▶ [WHAT YOU WILL DO]:
Count the lines in the records that contain the string "True", treating case as significant, and give only the number.

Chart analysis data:

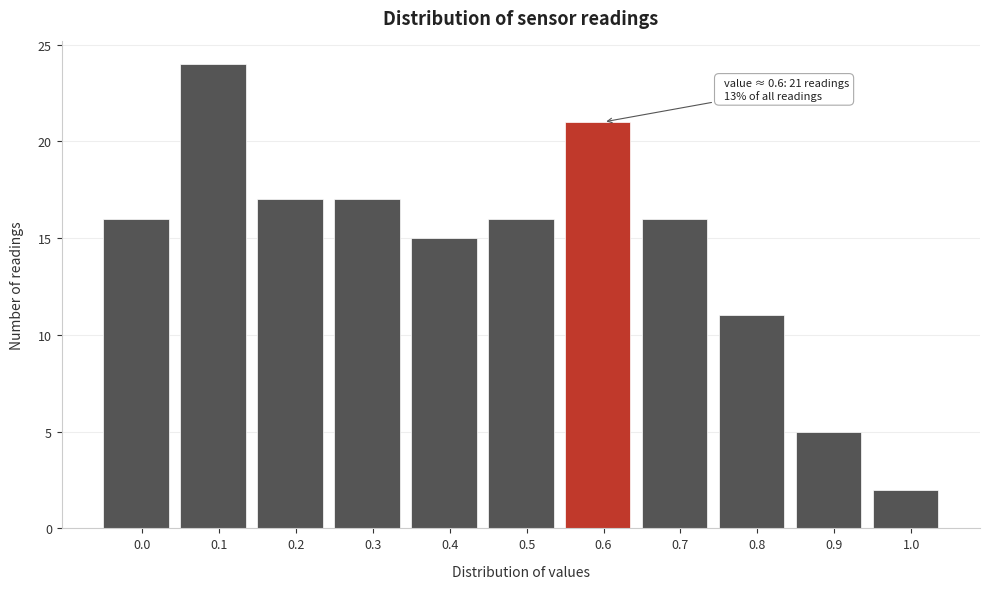

Reading left to right, list all the values displayed in this chart.

0.0=16	0.1=24	0.2=17	0.3=17	0.4=15	0.5=16	0.6=21	0.7=16	0.8=11	0.9=5	1.0=2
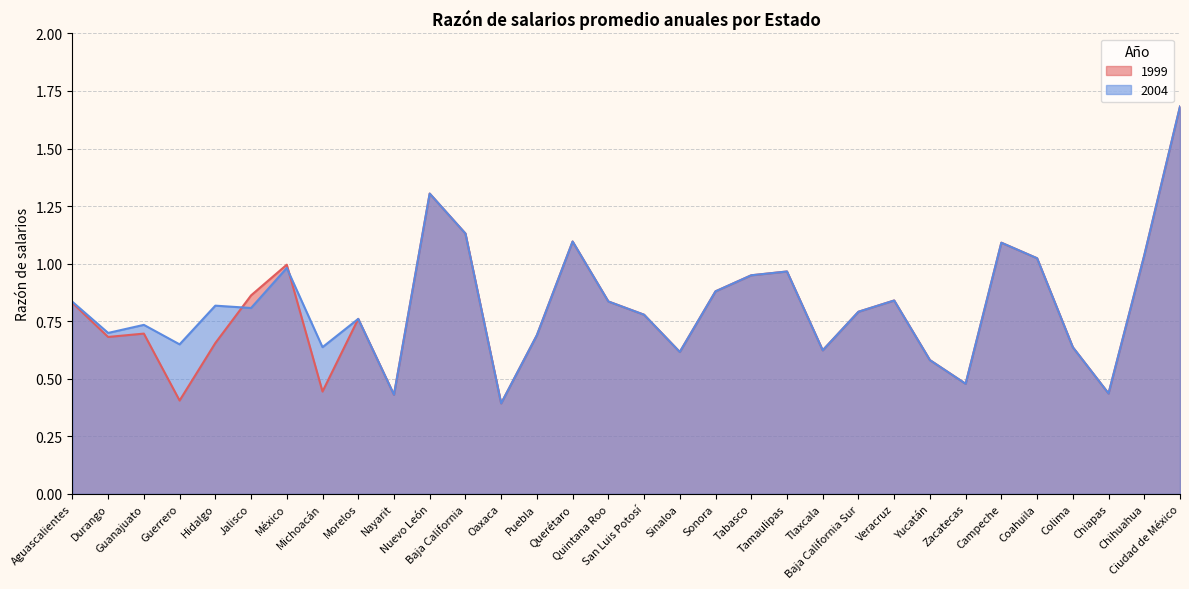

List the series in order of their overall mean, lowest first.

1999, 2004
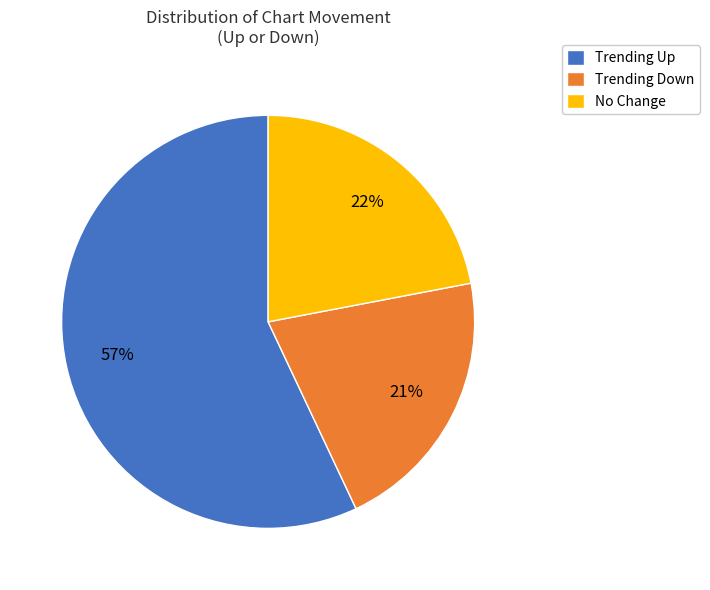

The Trending Up slice represents 65% of the pie. True or false?

False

▶ [COMPLETED EXERCISE]:
1